In some cases, I do think that it’s a good idea to also get people working in more machine-friendly ways. Jared Spool had a great presentation years ago comparing the handwriting recognition systems of the Apple Newton and the Palm Pilot. The Newton allowed people to write in their own longhand, and the machine did its best to try to make sense of it. It often got it wrong, but that’s entirely to be expected since it can often be difficult for one human being to understand another’s handwriting. How could we possibly expect a stupid machine to do better?
The Palm pilot, though, asked people to modify their writing just a little bit and follow a more machine-readable standard. The result was a much more reliable handwriting recognition. People can be asked to adapt a bit if it’s really going to result in major improvements in the quality of the results.
I would emphasize that both human beings and machines have their burdens in a search transaction. The person must submit a query that’s at least good enough that a reasonable person could understand what they’re trying to find. That could mean defining the scope of the query, or correctly saying that they want this AND that, this OR that, this but NOT that. It’s okay to require that the person express their needs precisely and logically. But if the user has fulfilled that minimum requirement, then the burden shifts to the system to provide a response that’s as good as what a reasonable person would provide. It’s then okay to hold the search engine to the human standard.
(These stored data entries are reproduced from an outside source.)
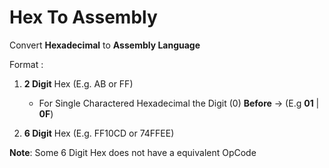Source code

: # Hex To Assembly

Convert **Hexadecimal** to **Assembly Language**

Format : 

1. **2 Digit** Hex (E.g. AB or FF)

	- For Single Charactered Hexadecimal the Digit (0) **Before** -> (E.g **01** | **0F**)

2. **6 Digit** Hex (E.g. FF10CD or 74FFEE)

**Note**: Some 6 Digit Hex does not have a equivalent OpCode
Hope that makes sense. I really appreciate your thoughtful comments.
John
Reading all these indeed gives us a great amount of enthusiasm to know the practical walkthro or the Turing’s ideas. quantifying the search and inturn making it fall under the relationship is really a great way to go about. Specifically when we are talking in the lines of ontology relationship, there is also a wide range of analysis of how the brain associates its thinking when we do the physical search in human body. I would like to suggest the reading of the book “Phantoms in the Brain” by Ramachandran, V. S. & S. Blakeslee (1998). who inturn discuss the behavioural pattern of human search. As the way goes, even all the AI based algorithms also follow similar patterns to bring for a focussed and greater pointed search.
i strongly believe in your article when you spoke about future of searches that includes the ontology and the natural language parsers. This is ofcourse been researched worldwide including me 🙂 to quantify the algorithmic search with the next level of human thinking which could one day match with user intelligence.
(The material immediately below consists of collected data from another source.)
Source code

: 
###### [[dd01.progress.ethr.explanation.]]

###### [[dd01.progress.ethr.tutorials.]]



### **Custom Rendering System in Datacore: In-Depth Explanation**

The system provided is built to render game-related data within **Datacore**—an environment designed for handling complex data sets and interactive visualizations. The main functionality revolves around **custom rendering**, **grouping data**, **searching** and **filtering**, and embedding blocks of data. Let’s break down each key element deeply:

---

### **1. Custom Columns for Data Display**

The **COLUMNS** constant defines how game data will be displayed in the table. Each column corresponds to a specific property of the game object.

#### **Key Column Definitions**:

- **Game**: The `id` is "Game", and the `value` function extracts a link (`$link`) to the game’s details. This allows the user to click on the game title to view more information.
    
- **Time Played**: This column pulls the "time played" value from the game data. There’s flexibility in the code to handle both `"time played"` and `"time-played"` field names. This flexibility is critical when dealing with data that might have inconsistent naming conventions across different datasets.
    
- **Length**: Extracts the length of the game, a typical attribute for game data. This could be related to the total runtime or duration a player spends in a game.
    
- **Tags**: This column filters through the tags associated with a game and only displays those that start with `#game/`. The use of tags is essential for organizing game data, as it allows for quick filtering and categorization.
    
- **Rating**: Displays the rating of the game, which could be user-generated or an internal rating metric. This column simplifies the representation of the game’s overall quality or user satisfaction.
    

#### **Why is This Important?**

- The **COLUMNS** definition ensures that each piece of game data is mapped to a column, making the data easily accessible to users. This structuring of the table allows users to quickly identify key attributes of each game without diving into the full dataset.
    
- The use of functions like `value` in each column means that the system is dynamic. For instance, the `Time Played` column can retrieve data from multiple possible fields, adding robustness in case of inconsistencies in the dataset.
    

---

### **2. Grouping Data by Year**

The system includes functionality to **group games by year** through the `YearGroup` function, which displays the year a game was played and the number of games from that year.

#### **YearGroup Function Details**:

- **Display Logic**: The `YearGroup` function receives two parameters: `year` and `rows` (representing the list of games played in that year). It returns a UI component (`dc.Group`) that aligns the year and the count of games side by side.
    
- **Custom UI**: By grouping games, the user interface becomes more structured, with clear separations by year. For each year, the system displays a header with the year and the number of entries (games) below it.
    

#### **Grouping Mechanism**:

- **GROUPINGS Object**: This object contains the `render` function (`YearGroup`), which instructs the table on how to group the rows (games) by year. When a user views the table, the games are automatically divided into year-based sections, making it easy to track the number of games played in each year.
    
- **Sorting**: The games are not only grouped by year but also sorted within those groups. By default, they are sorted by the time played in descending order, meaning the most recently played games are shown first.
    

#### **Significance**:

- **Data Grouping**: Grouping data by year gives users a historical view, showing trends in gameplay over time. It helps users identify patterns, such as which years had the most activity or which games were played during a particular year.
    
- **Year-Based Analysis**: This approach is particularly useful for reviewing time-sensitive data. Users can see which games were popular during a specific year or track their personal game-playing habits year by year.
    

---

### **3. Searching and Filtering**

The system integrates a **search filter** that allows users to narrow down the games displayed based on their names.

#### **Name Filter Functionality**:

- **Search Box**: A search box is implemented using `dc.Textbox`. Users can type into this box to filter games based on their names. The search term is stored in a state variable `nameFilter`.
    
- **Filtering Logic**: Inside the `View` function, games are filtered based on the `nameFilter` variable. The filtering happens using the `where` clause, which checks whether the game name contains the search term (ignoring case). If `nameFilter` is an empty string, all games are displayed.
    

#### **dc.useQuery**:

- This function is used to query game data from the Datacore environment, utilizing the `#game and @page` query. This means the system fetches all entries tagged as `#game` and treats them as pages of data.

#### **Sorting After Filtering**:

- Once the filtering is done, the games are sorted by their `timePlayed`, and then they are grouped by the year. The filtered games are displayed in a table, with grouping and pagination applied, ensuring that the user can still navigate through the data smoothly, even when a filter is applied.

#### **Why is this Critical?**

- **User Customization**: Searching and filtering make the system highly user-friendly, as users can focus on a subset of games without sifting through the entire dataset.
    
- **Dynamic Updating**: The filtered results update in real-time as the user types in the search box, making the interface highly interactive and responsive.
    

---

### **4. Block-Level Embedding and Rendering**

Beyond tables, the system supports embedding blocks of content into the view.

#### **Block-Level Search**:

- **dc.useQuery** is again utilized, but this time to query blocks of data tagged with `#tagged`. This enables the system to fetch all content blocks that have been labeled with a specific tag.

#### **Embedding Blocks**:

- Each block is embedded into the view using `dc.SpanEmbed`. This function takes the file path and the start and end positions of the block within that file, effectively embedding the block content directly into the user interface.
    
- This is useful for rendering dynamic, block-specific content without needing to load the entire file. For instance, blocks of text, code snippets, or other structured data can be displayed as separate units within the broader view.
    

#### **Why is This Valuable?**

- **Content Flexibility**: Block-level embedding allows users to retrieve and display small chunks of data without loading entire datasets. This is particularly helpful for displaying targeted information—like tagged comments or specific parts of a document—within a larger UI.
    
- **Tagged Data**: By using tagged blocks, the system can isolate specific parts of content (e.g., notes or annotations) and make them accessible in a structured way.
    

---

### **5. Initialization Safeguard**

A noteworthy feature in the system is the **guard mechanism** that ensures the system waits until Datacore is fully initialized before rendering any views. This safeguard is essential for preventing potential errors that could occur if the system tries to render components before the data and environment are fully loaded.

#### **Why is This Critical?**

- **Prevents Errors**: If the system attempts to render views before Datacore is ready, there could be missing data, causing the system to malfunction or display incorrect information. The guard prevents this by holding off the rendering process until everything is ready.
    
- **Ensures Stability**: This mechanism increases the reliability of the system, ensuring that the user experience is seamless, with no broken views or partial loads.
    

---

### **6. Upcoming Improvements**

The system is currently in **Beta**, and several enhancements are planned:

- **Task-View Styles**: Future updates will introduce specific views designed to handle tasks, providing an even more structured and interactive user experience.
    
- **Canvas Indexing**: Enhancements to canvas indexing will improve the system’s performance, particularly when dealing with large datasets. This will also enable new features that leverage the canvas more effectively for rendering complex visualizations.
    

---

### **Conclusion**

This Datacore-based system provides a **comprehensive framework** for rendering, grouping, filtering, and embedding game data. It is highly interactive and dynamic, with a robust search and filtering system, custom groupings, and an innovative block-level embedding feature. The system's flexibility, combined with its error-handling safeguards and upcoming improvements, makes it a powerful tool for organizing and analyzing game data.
Thanks for such a great article…
Hi John,
I really liked your article. Another angle that I wanted to bring attention to (from UI perspective) is that of the “The problem of Interaction Modality”. And how it changes the expectations and makes the problem of user expectations worse. I used to work with Voice User Interfaces a lot and I have seen this very same problem arise there. If the system sounded very human like and had some functions of search, lookup or shortcuts, people just assumed that the search commands or any other interaction commands would be very well executed with high competency. The modality affected their expectations very much. The fact that a system spoke back to them with replies (to queries) made people assign intelligence to it and when the system did not perform as expected they felt let down which is similar to a system failing the Turing test. So i think the modality of interaction will have a huge impact on the user expectations as well which is another thing the designer should account for when designing an interactive system.